We don’t mean to pick on Sylvester Stallone. We really don’t. He’s deservedly earned his place as a legend of the big screen. But he’s made some questionable decisions about sequels in the process. ‘Rambo’ was a war movie with a message. It was a touching, challenging and intimate portrayal of a soldier returning home broken by his experiences in Vietnam, and struggling to integrate back into American society. It was a commentary on real life issues facing Vietnam war veterans, even if it was slightly hyperbolic.

Contrast the first film with Rambo III and you could be forgiven you were watching a totally different character. Rambo has become a stereotypical, muscle bound action movie cliche, and the film is just a never-ending sprawl of explosions and gun fights. Just like with Rocky, the realism and intimacy has gone, replaced by stunts and popcorn fodder.

The Matrix

If you didn’t see The Matrix when it first came out, it’s hard to emphasize just how many years ahead of its time it truly was. It gave us big ideas about virtual reality and conformity, cleverly dressed up to look like a typical action movie. It encouraged people to question the things they take for granted, and even fed into some scientific theories that we really are all living in a computer simulation. It also made huge amounts of money, and so sequels were inevitable.

Instead of exploring the original ideas, though, the sequels just tried to get too clever for their own good. There was simulation after simulation, with the movies frustratingly telling us over and over again that nothing we’d seen before had actually happened. The writers played the same trick on repeat, with diminishing returns each time. By the end, the question wasn’t “is this all still just a simulation”. It was “who actually cares?”

Die Hard

There are many people who’ll tell you that the original Die Hard movie is the best Christmas film of all time. They might be right. It’s certainly one of our favorite action movies of all time. What made it great was that it was a story of a regular police officer, trapped in an impossible situation, doing what he could to save his wife. He didn’t want to be a hero. He was just a regular Joe, horribly out of his depth, likely to die at any moment. It was perfect. And then everything changed.

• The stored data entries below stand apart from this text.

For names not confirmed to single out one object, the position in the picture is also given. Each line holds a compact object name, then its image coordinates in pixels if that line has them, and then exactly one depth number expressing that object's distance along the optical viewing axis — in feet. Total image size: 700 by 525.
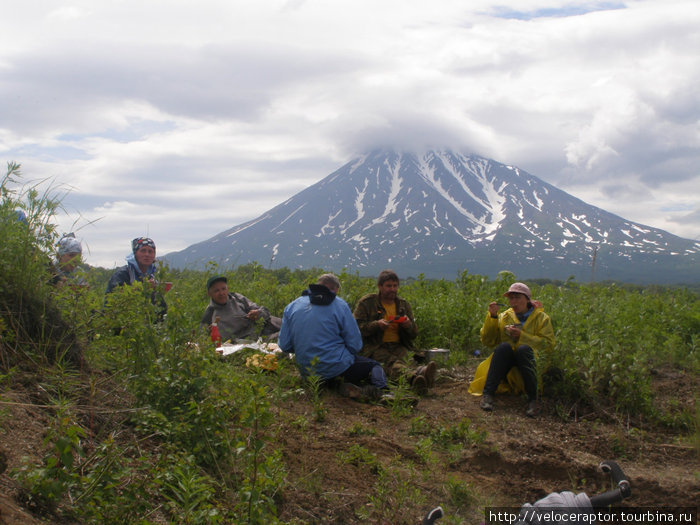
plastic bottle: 21.10
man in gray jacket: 24.56
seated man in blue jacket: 19.88
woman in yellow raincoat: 19.35
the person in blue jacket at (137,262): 22.06
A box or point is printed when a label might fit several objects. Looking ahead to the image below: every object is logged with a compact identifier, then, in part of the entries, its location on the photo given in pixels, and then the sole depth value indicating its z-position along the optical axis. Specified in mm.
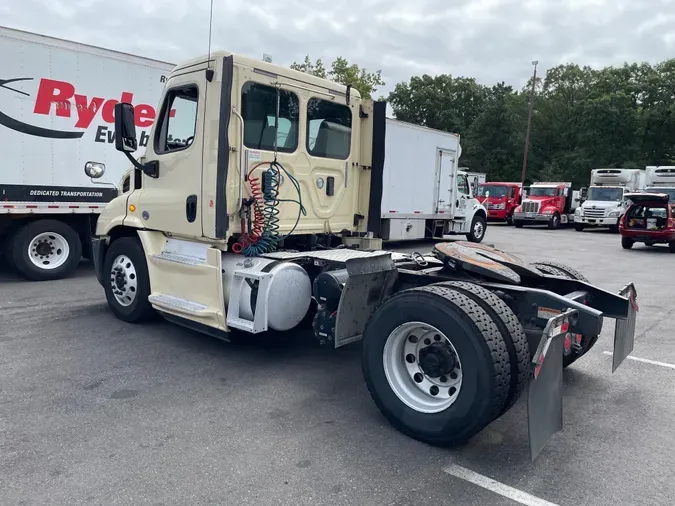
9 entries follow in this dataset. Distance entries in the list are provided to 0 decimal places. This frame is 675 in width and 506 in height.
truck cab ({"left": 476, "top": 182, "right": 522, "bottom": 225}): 30516
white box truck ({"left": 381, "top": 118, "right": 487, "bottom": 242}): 14719
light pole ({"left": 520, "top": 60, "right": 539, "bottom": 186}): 42094
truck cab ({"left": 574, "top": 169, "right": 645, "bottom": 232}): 25797
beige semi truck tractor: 3504
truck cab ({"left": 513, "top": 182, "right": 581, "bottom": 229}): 27938
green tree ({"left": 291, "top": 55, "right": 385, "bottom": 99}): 35281
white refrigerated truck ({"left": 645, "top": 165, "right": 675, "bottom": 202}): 26266
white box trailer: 8188
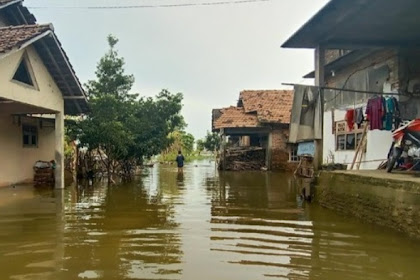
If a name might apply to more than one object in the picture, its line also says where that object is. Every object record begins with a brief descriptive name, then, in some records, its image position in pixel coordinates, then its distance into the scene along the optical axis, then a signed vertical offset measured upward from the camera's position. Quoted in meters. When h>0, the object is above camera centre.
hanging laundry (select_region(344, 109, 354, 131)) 11.89 +0.97
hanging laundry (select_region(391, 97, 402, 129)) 9.85 +0.92
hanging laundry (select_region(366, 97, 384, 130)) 9.85 +0.95
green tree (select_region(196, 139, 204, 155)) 64.14 +0.76
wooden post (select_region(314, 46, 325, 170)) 10.48 +1.90
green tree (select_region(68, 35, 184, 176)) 16.78 +1.48
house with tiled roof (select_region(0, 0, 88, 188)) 10.80 +1.75
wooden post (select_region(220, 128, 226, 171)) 26.41 +0.21
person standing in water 24.97 -0.60
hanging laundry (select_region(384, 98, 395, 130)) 9.83 +0.97
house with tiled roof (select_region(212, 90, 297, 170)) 25.42 +1.77
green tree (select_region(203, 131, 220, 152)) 47.64 +1.25
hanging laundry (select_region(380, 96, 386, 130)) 9.83 +0.99
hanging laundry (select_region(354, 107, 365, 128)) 11.05 +0.95
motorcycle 8.02 +0.20
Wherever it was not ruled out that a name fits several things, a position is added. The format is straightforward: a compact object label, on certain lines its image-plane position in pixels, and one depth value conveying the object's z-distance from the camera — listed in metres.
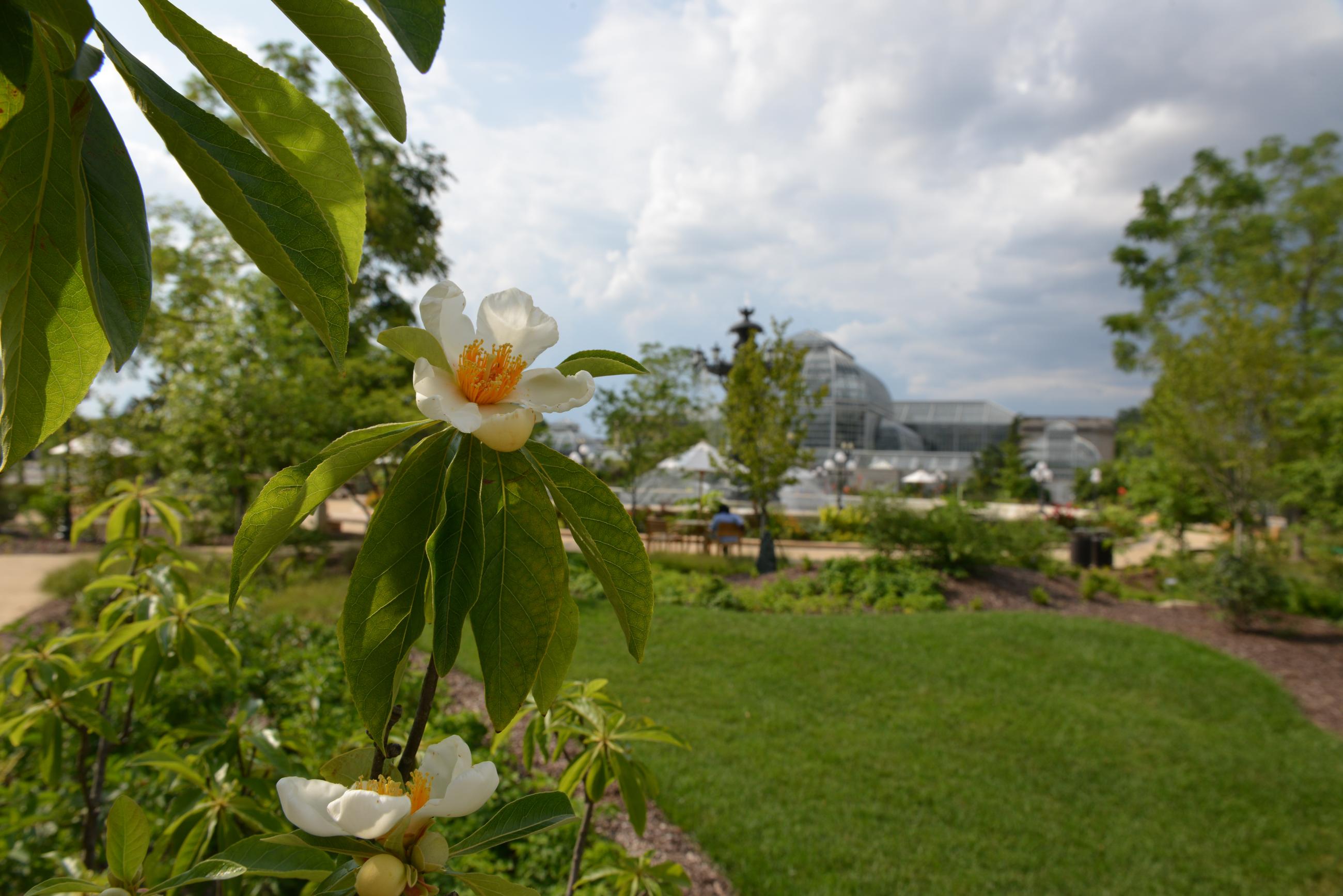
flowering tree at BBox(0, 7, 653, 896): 0.42
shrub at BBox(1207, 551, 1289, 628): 8.94
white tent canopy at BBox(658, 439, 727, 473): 19.09
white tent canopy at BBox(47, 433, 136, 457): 15.16
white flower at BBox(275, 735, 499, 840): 0.47
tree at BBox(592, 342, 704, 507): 17.09
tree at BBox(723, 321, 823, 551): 13.98
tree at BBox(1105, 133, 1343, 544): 11.76
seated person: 14.15
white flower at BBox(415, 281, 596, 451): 0.51
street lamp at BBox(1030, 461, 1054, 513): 23.56
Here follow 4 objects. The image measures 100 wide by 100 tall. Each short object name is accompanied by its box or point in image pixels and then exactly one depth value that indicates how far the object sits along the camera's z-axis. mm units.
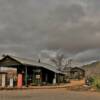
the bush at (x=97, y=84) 19697
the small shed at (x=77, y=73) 51391
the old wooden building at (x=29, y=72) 24807
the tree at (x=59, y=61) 57440
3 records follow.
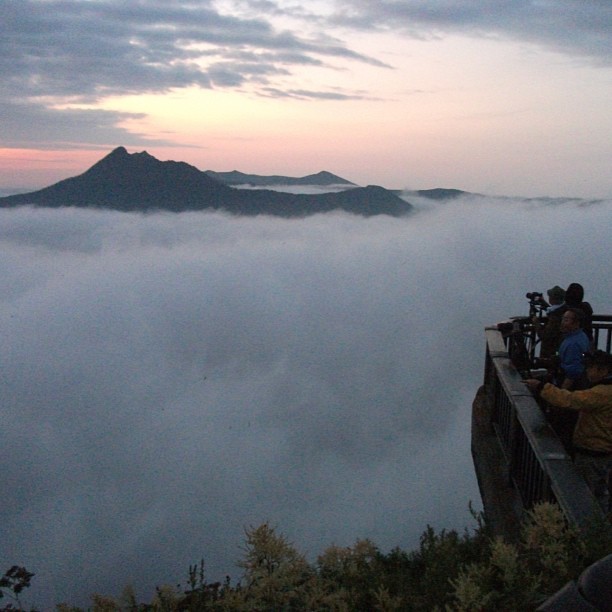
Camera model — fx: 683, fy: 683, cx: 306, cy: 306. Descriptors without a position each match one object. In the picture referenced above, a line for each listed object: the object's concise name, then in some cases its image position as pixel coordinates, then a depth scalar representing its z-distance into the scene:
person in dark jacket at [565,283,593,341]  7.41
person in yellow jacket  4.87
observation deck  4.18
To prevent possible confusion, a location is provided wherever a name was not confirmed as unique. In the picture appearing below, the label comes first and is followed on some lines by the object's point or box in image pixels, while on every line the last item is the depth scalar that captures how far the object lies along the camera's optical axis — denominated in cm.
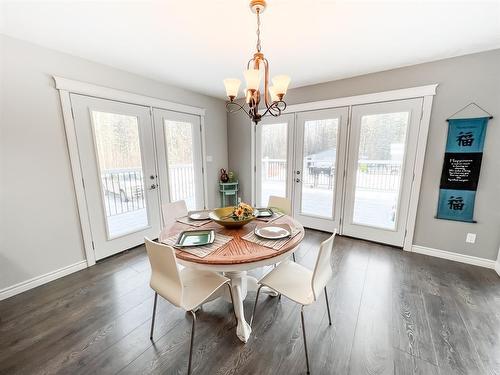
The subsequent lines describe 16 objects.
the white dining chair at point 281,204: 237
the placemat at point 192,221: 182
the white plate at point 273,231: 150
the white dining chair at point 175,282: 121
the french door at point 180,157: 306
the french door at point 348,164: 267
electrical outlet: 237
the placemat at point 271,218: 189
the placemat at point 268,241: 139
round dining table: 124
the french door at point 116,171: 234
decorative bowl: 162
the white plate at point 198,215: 194
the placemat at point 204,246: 132
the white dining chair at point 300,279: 126
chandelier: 141
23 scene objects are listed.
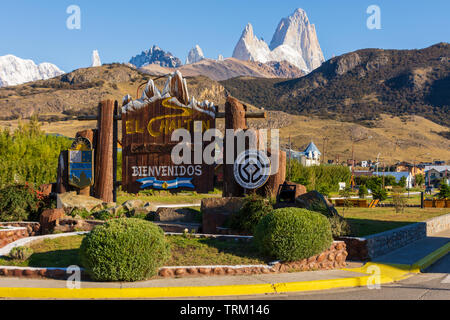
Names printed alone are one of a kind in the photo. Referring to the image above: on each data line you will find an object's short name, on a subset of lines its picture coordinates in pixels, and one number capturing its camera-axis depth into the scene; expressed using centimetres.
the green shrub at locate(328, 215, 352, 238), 1268
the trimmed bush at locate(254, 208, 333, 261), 1005
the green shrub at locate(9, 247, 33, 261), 989
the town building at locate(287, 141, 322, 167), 7221
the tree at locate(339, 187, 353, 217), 2178
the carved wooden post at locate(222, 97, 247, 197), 1639
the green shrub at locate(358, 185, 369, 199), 3920
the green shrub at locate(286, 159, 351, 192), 4503
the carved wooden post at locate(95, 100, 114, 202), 1911
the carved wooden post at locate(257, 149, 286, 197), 1540
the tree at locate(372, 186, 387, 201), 3174
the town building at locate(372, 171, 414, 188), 8581
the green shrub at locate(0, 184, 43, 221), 1639
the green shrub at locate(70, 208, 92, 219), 1610
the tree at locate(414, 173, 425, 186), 10025
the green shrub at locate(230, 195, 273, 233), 1286
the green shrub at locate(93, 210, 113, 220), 1559
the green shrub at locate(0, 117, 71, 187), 2600
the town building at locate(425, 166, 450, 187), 8881
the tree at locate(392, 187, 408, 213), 2461
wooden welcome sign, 1944
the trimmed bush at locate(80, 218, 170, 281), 849
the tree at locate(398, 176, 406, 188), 6569
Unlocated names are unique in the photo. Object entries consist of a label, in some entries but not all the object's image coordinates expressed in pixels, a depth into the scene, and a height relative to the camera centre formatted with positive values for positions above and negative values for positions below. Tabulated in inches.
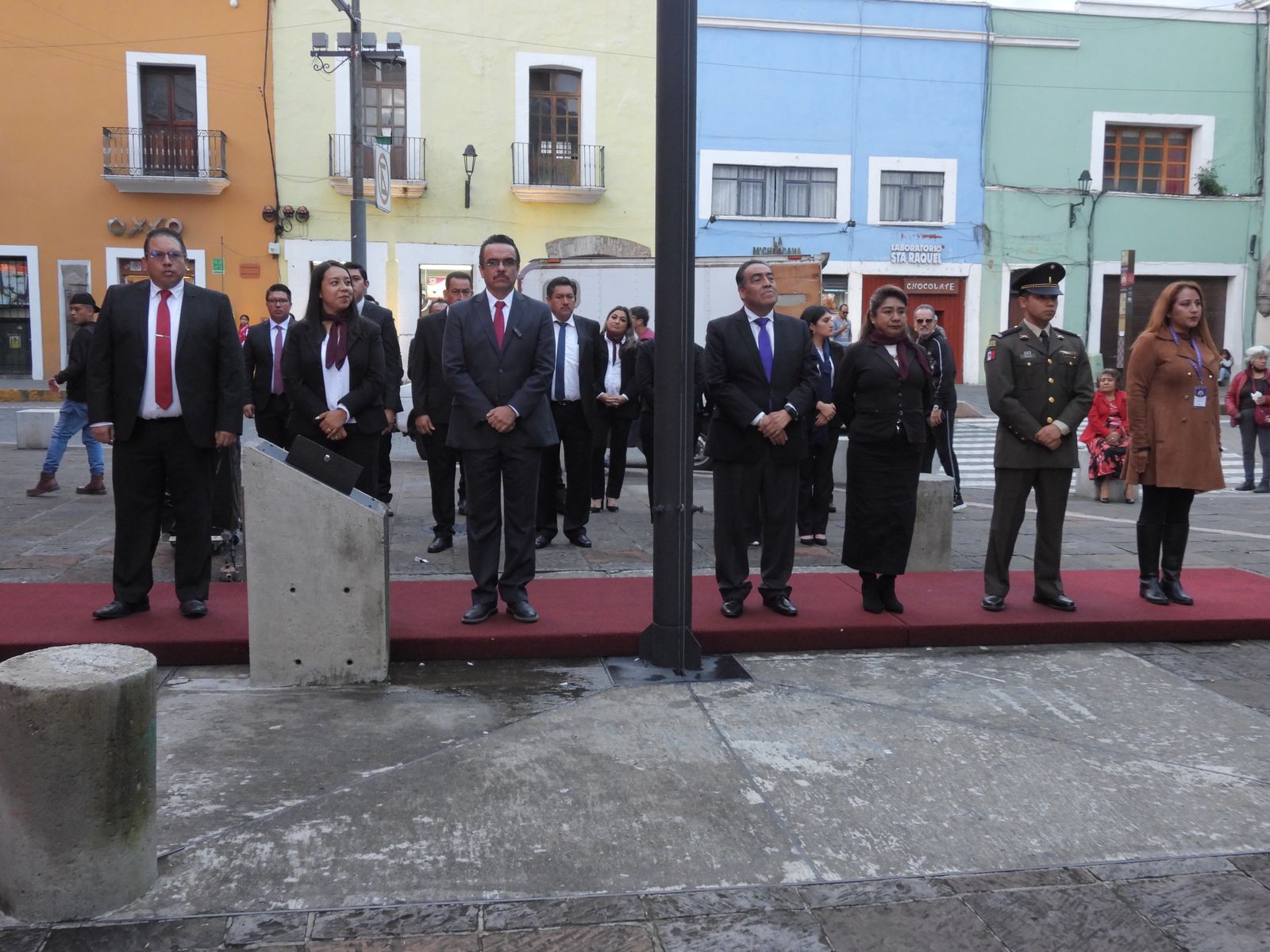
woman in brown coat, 255.1 -19.6
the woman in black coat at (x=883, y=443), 246.2 -23.5
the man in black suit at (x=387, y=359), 297.1 -10.0
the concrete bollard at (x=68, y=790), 120.9 -48.5
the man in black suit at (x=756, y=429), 244.5 -20.8
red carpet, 221.3 -59.1
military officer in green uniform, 250.5 -18.0
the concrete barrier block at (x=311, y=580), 199.2 -43.8
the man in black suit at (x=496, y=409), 233.9 -17.5
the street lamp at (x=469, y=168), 933.2 +122.9
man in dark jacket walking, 385.7 -36.6
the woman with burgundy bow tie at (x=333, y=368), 258.4 -10.3
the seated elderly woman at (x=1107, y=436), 483.5 -41.8
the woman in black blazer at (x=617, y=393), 367.6 -20.9
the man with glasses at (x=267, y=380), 294.4 -14.9
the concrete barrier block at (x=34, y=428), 580.4 -54.3
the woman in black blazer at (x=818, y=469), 341.1 -40.1
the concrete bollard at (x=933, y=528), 296.2 -49.2
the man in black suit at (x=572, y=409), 330.0 -23.2
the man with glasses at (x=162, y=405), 227.3 -16.7
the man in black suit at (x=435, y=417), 311.3 -25.2
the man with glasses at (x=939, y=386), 382.9 -18.3
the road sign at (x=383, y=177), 722.8 +88.0
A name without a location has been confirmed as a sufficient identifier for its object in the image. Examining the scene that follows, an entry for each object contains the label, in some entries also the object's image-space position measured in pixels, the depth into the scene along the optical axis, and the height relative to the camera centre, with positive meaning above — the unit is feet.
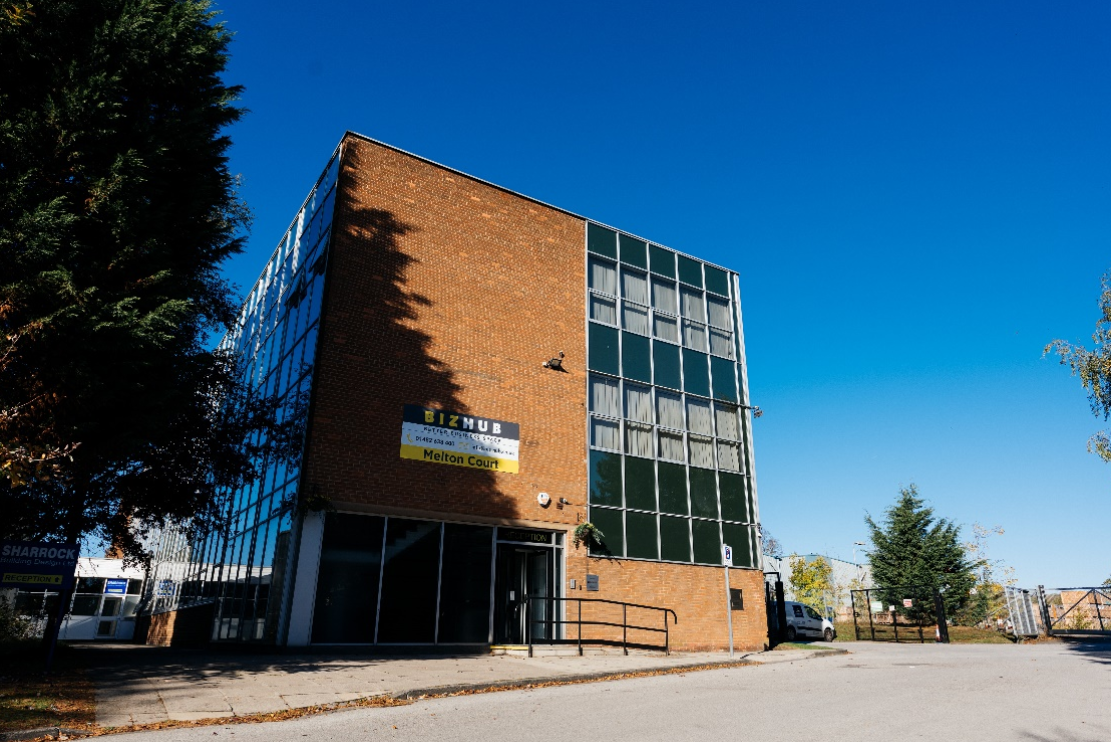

Take your pick of any of the sequels, and John McClane isn’t just a humble police officer anymore. He’s an indestructible fighting force who’ll murder anyone and anything that stands in his way. He pulls off survival feats that would make a Terminator wince. He’s no longer fighting for his family, he’s just a guy who seemingly always find himself in the center of huge conspiracies and exploding oilfields. By this point, the only thing we’re wishing would die hard is the franchise.

Terminator

Speaking of Terminator, that might be the worst offender of all. Don’t get us wrong – Terminator 2 may have been one of the very few films that was better than the original. Two movies was the perfect length for this story about sentient machines and their war against humanity. Everything from the soundtrack to the dialogue to the performances is the stuff of movie legend. Everything after those two movies is a mess.

Instead of investigating future technology further, or finding us different takes on the tale, the Terminator franchise has just taken to cannibalizing its own past and playing with its own timeline. We’re even told the next installment will be a direct sequel to Terminator 2, ignoring the three films that have come in between. That would be annoying enough even if it wasn’t for the fact that Terminator: Genisys completely invalidated the first two films. You now need a fairly complicated guide to work out the continuity. How are we supposed to care about a story when it works so hard to make its own past count for nothing?

These films aren’t the only offenders, of course. There are many franchises that have persisted way past the pale, and they probably have similar issues to the ones we’ve identified above. So, in the unlikely event that there is a Hollywood writer out there, considering whether their pet project would benefit from a fifth installment: Stop. Think about what you’re doing. And then challenge yourself to write something new!